Szerokim echem odbija się piątkowe zamieszanie w parku maszyn Innpro ROW-u Rybnik z udziałem Nickiego Pedersena. Jak się okazuje sytuacja nie umknęła uwadze także władzom miasta, które promują żużel jako sport rodzinny. Wiceprezydent Rybnika, Wojciech Kilijańczyk, zapowiedział nawet, iż jest możliwość wezwania na rozmowę prezesa Krzysztofa Mrozka.
Przypomnijmy, iż nieprzyjemne wydarzenia miały miejsce tuż po zakończeniu spotkania ROW-u ze Stelmet Falubazem Zielona Góra. Nicki Pedersen w 15. biegu, będąc na ostatnim miejscu, zdecydował się nie dojechać do mety, wskutek czego pozbawił punktu bonusowego Rasmusa Jensena. Duńczycy zaczęli wyjaśniać swoje sprawy w parku maszyn, co doprowadziło ostatecznie do awantury, w której padło wiele obraźliwych słów. Dodatkowo, biorących udział w kłótni, postanowił rozdzielić prezes Krzysztof Mrozek. Nagrania kamer telewizji Canal+ pokazały, iż wulgaryzmy padły z ust Pedersena także w stronę rybnickiego sternika.

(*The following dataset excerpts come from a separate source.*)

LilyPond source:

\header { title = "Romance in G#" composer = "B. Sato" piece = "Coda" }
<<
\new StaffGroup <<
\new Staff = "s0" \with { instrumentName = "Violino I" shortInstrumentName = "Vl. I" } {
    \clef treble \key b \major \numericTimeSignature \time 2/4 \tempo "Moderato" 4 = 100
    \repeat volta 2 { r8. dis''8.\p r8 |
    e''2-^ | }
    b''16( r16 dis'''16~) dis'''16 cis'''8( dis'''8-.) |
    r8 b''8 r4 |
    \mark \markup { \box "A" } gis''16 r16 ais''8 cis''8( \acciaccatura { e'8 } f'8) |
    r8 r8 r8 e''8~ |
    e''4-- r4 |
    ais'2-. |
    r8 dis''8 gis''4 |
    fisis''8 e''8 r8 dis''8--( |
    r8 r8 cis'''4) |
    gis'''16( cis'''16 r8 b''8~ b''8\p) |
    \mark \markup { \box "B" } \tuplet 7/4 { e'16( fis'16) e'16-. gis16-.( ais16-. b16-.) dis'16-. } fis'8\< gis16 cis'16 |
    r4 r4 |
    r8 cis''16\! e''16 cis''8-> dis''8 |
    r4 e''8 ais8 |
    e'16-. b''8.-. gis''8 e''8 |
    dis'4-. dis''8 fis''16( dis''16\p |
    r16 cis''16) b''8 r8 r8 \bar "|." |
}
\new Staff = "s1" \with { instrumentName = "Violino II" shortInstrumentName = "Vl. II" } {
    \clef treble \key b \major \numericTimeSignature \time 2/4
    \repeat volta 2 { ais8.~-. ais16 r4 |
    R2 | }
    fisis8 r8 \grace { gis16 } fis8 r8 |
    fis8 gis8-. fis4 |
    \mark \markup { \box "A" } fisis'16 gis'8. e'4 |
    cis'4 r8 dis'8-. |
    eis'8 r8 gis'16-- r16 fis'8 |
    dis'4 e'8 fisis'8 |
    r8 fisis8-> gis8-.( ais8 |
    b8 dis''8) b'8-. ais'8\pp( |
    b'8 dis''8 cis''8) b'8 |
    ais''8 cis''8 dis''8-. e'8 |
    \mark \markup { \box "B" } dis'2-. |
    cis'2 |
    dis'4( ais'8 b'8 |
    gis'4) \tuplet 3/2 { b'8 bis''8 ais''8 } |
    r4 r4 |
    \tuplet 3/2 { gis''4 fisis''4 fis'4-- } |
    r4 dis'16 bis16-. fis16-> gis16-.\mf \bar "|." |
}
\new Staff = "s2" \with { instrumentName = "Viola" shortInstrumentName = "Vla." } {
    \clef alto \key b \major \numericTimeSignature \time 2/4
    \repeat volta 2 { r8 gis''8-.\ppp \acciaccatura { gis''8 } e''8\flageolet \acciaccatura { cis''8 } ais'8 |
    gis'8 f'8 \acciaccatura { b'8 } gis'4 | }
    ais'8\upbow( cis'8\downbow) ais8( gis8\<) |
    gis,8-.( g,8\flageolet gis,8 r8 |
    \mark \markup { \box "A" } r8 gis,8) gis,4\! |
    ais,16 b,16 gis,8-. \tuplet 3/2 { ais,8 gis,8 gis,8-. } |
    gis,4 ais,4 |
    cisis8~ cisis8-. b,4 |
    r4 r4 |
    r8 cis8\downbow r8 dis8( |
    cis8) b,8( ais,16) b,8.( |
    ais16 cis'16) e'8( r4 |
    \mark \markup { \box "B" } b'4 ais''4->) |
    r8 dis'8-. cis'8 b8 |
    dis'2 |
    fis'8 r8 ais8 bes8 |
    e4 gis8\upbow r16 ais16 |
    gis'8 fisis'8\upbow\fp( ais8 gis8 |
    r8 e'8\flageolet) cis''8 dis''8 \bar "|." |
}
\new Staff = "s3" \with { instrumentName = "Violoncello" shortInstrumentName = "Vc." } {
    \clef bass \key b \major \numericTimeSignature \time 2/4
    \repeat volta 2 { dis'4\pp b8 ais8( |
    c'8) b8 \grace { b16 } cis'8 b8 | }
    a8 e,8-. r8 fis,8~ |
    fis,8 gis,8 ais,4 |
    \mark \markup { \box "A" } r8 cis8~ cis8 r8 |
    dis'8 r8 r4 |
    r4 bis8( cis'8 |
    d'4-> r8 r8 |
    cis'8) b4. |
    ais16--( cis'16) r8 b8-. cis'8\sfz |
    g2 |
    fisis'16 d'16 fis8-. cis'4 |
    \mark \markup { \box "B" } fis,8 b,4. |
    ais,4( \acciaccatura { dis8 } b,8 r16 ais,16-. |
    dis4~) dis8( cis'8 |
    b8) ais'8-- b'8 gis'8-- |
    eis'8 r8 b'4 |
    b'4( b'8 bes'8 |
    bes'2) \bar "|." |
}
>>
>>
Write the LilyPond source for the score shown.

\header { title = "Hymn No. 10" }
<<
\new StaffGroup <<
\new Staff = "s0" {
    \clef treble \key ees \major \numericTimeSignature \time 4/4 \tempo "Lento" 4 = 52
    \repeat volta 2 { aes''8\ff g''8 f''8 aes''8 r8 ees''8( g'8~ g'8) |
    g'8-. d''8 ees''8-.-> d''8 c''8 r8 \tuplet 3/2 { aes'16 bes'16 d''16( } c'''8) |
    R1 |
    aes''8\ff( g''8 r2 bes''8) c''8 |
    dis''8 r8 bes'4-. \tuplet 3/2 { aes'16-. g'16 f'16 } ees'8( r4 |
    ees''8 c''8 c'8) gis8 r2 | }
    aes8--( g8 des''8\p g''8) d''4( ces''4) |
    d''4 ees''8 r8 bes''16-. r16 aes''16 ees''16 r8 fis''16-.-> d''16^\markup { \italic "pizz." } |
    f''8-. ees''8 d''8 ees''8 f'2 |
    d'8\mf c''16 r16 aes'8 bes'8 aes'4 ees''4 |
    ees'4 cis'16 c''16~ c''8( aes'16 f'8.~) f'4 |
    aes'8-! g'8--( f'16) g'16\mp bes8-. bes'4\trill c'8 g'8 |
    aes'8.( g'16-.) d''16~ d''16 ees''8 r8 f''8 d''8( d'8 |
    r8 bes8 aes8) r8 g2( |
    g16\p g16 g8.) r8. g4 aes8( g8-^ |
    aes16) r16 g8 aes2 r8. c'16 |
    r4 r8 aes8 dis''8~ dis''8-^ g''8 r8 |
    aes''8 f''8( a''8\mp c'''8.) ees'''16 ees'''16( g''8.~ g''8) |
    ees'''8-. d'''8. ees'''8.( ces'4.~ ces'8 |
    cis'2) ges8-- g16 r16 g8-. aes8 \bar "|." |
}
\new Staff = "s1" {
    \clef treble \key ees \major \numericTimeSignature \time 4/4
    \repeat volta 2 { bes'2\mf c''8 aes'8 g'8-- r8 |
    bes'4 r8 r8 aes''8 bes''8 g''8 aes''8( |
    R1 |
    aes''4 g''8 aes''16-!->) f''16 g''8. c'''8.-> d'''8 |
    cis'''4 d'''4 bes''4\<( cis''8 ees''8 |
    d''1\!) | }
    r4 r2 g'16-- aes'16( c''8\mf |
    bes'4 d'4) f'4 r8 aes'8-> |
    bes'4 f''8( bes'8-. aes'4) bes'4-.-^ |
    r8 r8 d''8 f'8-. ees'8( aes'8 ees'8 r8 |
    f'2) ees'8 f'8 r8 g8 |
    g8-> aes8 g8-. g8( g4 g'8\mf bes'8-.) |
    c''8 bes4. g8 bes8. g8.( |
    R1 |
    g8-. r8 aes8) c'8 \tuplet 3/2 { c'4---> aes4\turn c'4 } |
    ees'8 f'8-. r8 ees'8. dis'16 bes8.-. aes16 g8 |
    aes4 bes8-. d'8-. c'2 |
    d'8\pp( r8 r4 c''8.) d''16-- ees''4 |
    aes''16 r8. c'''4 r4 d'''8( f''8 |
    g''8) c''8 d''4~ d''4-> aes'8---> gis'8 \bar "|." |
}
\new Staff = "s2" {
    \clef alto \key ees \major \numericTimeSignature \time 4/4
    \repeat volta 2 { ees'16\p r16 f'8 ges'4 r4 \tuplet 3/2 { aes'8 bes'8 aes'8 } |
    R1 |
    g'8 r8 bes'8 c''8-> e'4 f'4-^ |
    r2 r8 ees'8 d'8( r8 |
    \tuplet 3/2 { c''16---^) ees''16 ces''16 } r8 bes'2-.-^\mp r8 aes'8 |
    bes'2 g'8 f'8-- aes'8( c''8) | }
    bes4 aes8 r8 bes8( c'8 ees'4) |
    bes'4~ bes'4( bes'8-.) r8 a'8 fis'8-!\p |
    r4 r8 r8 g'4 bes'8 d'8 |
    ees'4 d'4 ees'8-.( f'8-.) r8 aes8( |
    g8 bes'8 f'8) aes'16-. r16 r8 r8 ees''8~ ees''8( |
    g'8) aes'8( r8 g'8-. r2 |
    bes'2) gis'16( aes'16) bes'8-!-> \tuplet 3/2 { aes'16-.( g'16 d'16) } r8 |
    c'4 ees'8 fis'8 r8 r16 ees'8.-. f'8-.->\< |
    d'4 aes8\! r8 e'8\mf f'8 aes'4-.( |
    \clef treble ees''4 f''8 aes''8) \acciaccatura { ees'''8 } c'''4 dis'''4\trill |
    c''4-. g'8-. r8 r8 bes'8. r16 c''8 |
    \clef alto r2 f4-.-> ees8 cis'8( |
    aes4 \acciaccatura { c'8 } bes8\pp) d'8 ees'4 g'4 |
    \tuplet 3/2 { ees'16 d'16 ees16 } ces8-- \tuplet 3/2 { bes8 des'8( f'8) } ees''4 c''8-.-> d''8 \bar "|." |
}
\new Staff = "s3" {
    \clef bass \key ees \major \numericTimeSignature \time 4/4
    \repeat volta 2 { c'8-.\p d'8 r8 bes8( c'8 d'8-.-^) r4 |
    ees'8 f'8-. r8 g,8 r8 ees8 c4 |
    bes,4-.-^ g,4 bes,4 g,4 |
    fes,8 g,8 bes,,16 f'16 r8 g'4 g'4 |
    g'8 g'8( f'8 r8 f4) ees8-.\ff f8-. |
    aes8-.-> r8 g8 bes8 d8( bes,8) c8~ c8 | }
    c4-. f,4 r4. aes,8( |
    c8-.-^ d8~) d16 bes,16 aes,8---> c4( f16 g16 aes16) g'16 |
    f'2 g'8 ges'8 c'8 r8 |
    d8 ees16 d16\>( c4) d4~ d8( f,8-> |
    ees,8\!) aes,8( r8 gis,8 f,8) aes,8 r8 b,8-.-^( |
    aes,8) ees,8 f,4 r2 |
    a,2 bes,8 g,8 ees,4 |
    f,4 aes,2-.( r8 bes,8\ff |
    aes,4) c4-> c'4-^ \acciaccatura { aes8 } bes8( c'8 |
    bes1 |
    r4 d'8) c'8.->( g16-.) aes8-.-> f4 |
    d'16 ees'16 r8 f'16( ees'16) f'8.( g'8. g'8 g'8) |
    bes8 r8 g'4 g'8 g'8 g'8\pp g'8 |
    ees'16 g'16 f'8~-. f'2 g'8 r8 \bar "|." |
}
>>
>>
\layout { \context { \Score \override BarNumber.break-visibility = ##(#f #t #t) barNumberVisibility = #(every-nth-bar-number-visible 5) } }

Żużel. Słowa Pedersena do Mrozka szokują! Padły wulgaryzmy!
Żużel. Czas by ROW wyrzucił Pedersena?! Mówią o skandalu!
Jak się okazuje, spięcie z Jensenem to nie był jedyny incydent z udziałem Pedersena tego dnia. Już wcześniej bowiem w trakcie spotkania 48-latek miał pretensje do swojego klubowego kolegi Maksyma Drabika. Obaj zawodnicy pojechali razem w piątym biegu. Rybniczanie mieli szansę, aby zwyciężyć podwójnie, ale ostatecznie świetnie zaatakował ich Przemysław Pawlicki. Pedersen miał pretensje do Drabika o tę sytuację i także rzucił w jego stronę kilka nieparlamentarnych stwierdzeń.
Żużel. Pedersen pokłócony ze wszystkimi?! Drabik zwyzywany, kolejna awantura!
Zachowanie Pedersena jest w tej chwili szeroko komentowane przez osoby związane z żużlem. Z ust wielu kibiców i ekspertów padają także słowa o konieczności niedopuszczenia Duńczyka do startów w kolejnych meczach. Zdarzeniami z rybnickiego parku maszyn zainteresowały się także władze Rybnika, które dokładają się do klubowego budżetu oraz traktują żużel jako jedną z wizytówek miasta. Wiceprezydent Wojciech Kilijańczyk przyznał, iż wie o kłótni z udziałem Pedersena i potępił całą sytuację. Jednocześnie zdradził, iż jest możliwość wezwania na dywanik do prezydenta prezesa Krzysztofa Mrozka.
– Nie słyszałem, co krzyczał, ale widziałem, iż była rzeczywiście awantura. Myślę, iż odbędzie się rozmowa pomiędzy panem prezydentem, a prezesem rybnickiego klubu żużlowego. Do takich sytuacji nie powinno dochodzić. Tak samo jak na meczach piłkarskich, jakichkolwiek, nie mówię teraz o stadionie rybnickim. Nie powinno dochodzić do burd, do odpalania rac, do tego typu incydentów. Tak naprawdę sport powinien integrować i żużel rybnicki ma to do siebie, iż integruje całe rodziny, bo rzeczywiście kibice przychodzą na stadion. To nas bardzo cieszy. Jest to jednoznacznie negatywny obraz sportu i mam nadzieję, iż to był jednorazowy incydent – powiedział Wojciech Kilijańczyk w rozmowie z Radiem 90.
Szansę na poprawę wizerunku ROW będzie miał przy okazji kolejnego spotkania 20 czerwca. Rekiny wybiorą się wtedy do Wrocławia na pojedynek z miejscową Betard Spartą. Początek meczu zaplanowano na godzinę 20:30.